Perché sì, è stata una finale meravigliosa (la più lunga di sempre a Parigi, 5 ore 29 minuti), intensa, piena di talento e umanità. Una battaglia leale tra due campioni veri, con il rispetto reciproco che traspariva in ogni punto dato o restituito all'avversario, in ogni sguardo, in ogni palla giocata fino all’ultima goccia di energia. Hanno 22 e 23 anni, Alcaraz e Sinner. Fa quasi impressione dirlo. Eppure lì, su quel campo, hanno mostrato una maturità, una lucidità e una capacità di tenere la scena da veterani. Mi sono emozionato. Come appassionato, come spettatore, come italiano. Perché Jannik non ha vinto, è vero. Ma ha fatto qualcosa di più difficile ancora: ha fatto innamorare, ha mostrato quanto può arrivare lontano.
Poi sì, possiamo anche dirlo: ha avuto le sue occasioni. Tre match point nel quarto set, il servizio per chiudere sul 5-4. Lì Parigi si è trasformata – spiace dirlo – in qualcosa di diverso dal teatro nobile del tennis. Sembrava una corrida, una bolgia da stadio. Ma non cerchiamo alibi. Perché Sinner non ne ha bisogno. Lui stesso non li accetterebbe. È uscito sconfitto, ma a testa altissima, mostrando una tenuta mentale ed una resilienza che non hanno pari. Il suo tennis ha tutto: talento, solidità, visione. E soprattutto quella serenità composta che lo rende, anche nella delusione, un esempio raro.
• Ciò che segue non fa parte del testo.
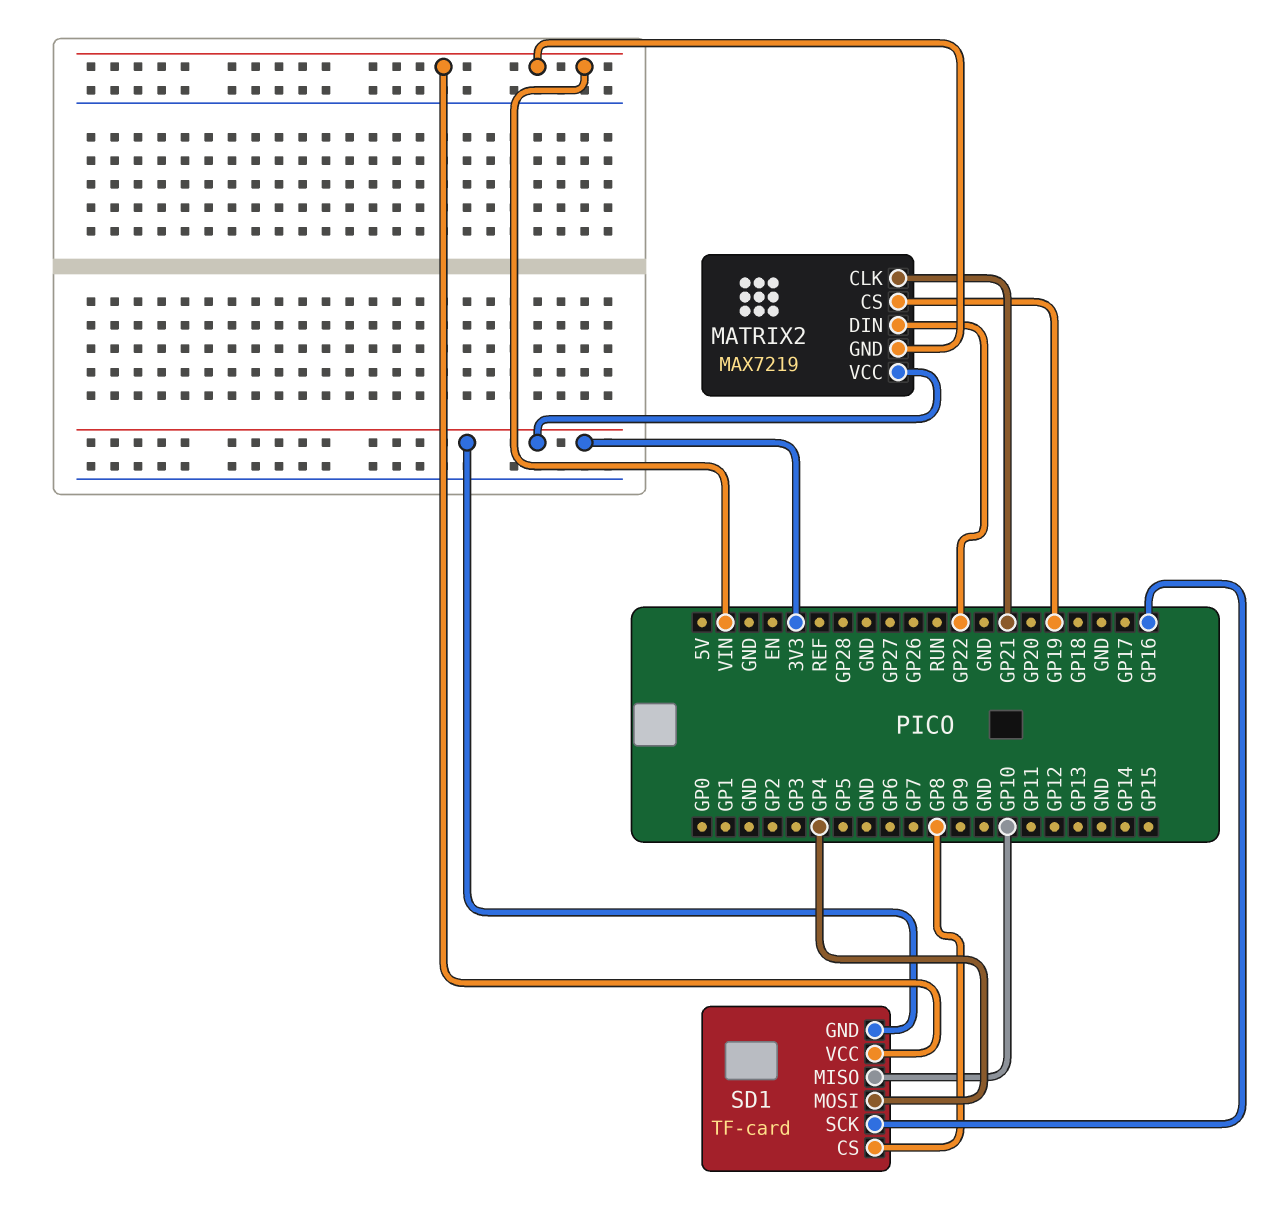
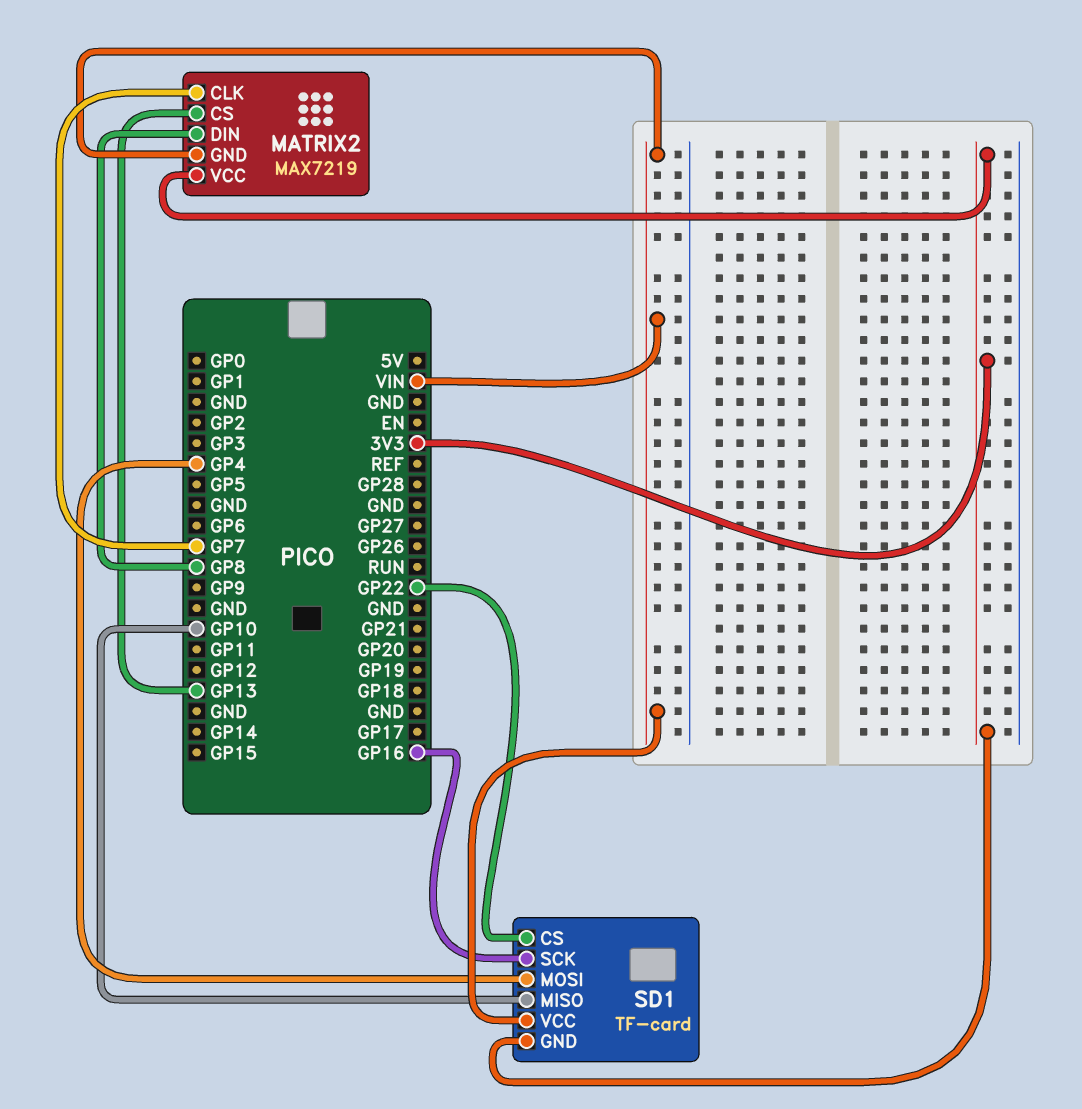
MATRIX2 pin CLK: GP21 -> GP7
MATRIX2 pin CS: GP19 -> GP13
MATRIX2 pin DIN: GP22 -> GP8
SD1 pin CS: GP8 -> GP22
Alcaraz, inutile negarlo, è stato eccezionale. Quel dritto… ne abbiamo visti tanti, e lo dico da appassionato, da chi guarda tennis da più di trent’anni: una potenza così esplosiva e naturale è rarissima. Ha dovuto dare tutto, fino all’ultima goccia, per spuntarla sulla sua amata terra rossa. E se per Carlos questa è stata la giornata in cui ha scritto un’altra pagina della sua storia, io sono convinto che Jannik la sua, di storia, è pronto a scriverla molto presto a Parigi.
Perché questa sconfitta non è una fine. È un inizio. Il Roland Garros tornerà, e con esso nuove possibilità. Ora però, lasciamolo riposare il “nostro” campione. Qualche giorno con la famiglia, un po’ di silenzio, e poi si ripartirà verso Wimbledon. Lì dove il bianco è obbligatorio e lo stile è tutto. E Sinner, di stile, ne ha da vendere. Dentro e fuori dal campo.
Oggi, da italiani, dobbiamo conservare l’orgoglio di poter ammirare e tifare per un campione come Jannik. Perché Sinner non è solo un fuoriclasse del tennis, ma anche una figura limpida, solida e autentica, in un mondo che ha sempre più bisogno di esempi così. È il numero 1 del mondo, con pieno merito e per distacco, come certifica anche il ranking ATP. E mai come stavolta, è tutto assolutamente vero.